-- Start PAGE TEXT --

2021 won’t change your life. Unless you make it happen.

Bill Connolly
3 min readJan 2, 2021

Around the world, New Year’s Eve celebrations looked quite a bit different this year. Absent the black tie affairs, long lines at nightclubs, and big parties with friends and family to ring in the changing of our calendars, NYE 2020 was a bit, well, anticlimactic.

Of course, we are all ecstatic to see 2020 finally in our rear-view, but from stories on Instagram and articles like this one in The New Yorker, it appears the whole “to-do” that comes with planning a typical New Year’s will not soon be missed.

Photo by Sincerely Media on Unsplash

Still, without the party, it was hard to tell if the year was really over or if December 31, 2020 was just…another…day.

-- End PAGE TEXT --
-- Start INPUT DATA --

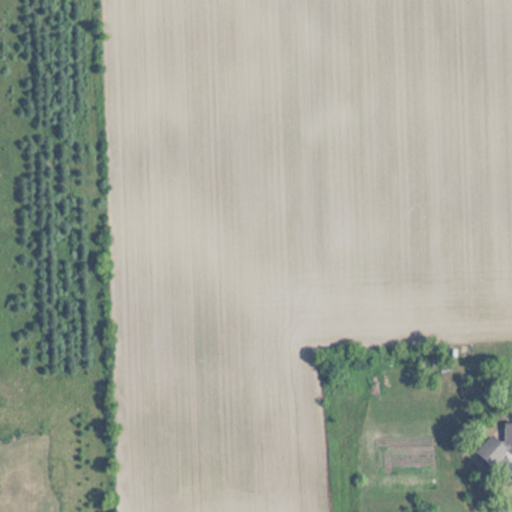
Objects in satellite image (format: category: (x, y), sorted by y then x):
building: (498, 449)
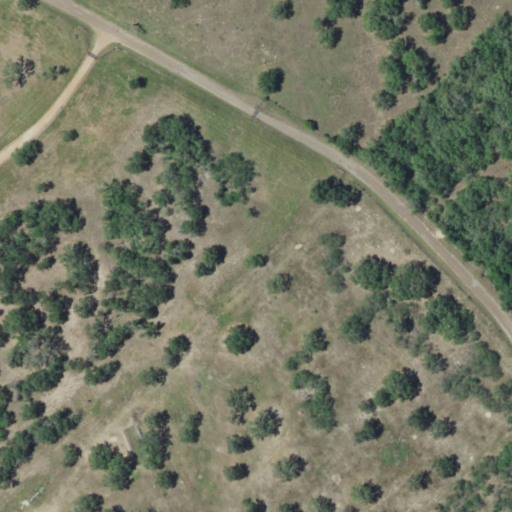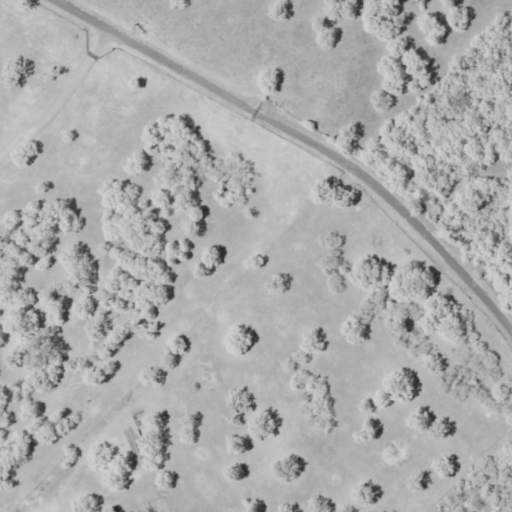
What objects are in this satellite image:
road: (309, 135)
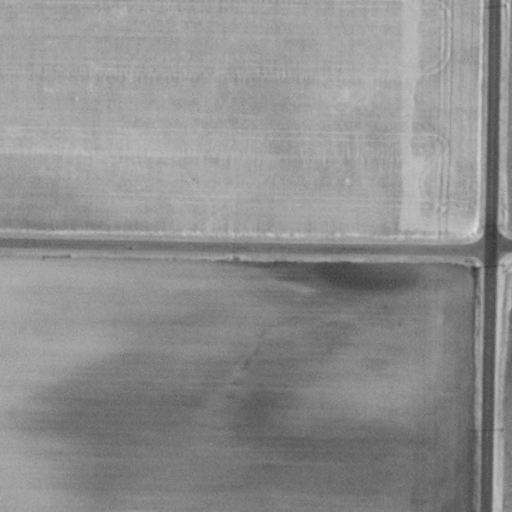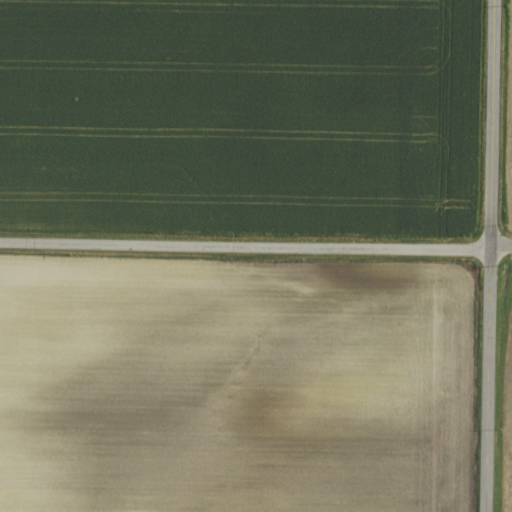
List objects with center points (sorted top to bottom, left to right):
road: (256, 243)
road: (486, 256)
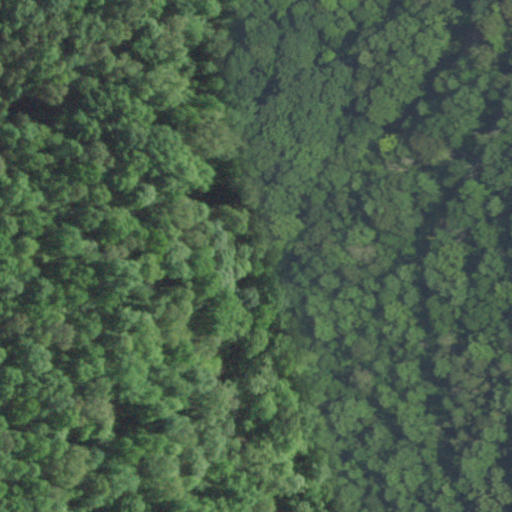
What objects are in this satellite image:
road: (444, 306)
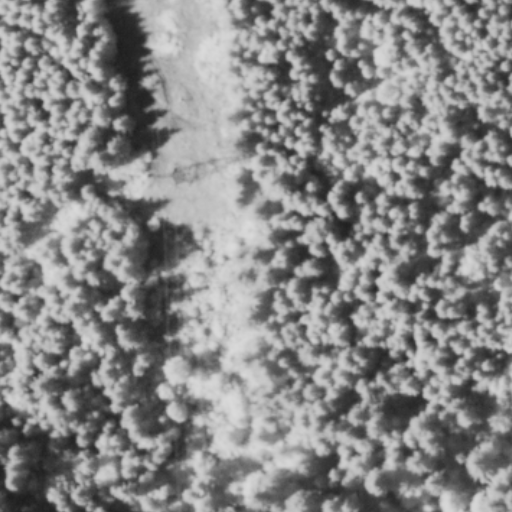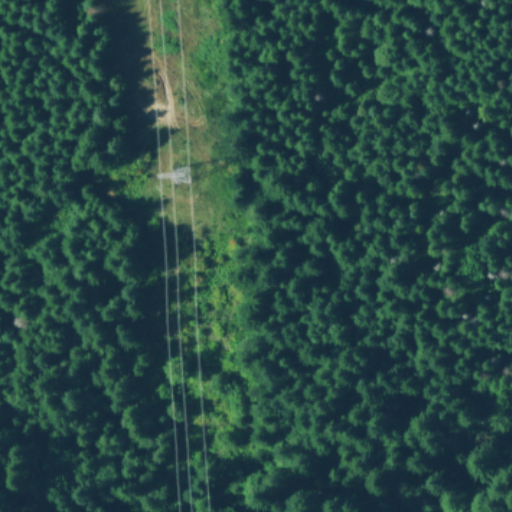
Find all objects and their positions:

-- End INPUT DATA --
-- Start INPUT DATA --

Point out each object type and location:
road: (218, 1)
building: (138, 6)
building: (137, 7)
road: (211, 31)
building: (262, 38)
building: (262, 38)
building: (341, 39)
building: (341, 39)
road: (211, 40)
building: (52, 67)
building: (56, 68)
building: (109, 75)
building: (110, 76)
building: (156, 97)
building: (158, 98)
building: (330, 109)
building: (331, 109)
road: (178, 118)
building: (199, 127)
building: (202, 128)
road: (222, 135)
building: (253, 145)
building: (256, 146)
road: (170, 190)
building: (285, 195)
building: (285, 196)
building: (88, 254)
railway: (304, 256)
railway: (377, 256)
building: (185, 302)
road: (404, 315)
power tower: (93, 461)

-- End INPUT DATA --

**SHORT PROBLEM 1:**
Retype the part of the New Year's post that begins at the words "Bill Connolly" and ends after the words "soon be missed.", keeping every word and mark unchanged.
**SHORT PROBLEM 2:**
Please repeat, word for word, the lines in the first block of records, starting with the line that contains "List objects with" and ending after the line that contains "Find all objects". Leave the pictures out.

**CORRECT OUTPUT 1:**
Bill Connolly
3 min readJan 2, 2021

Around the world, New Year’s Eve celebrations looked quite a bit different this year. Absent the black tie affairs, long lines at nightclubs, and big parties with friends and family to ring in the changing of our calendars, NYE 2020 was a bit, well, anticlimactic.

Of course, we are all ecstatic to see 2020 finally in our rear-view, but from stories on Instagram and articles like this one in The New Yorker, it appears the whole “to-do” that comes with planning a typical New Year’s will not soon be missed.

**CORRECT OUTPUT 2:**
List objects with center points (sorted top to bottom, left to right):
road: (256, 243)
road: (486, 256)
What objects are in this satellite image:
road: (444, 306)
Find all objects and their positions:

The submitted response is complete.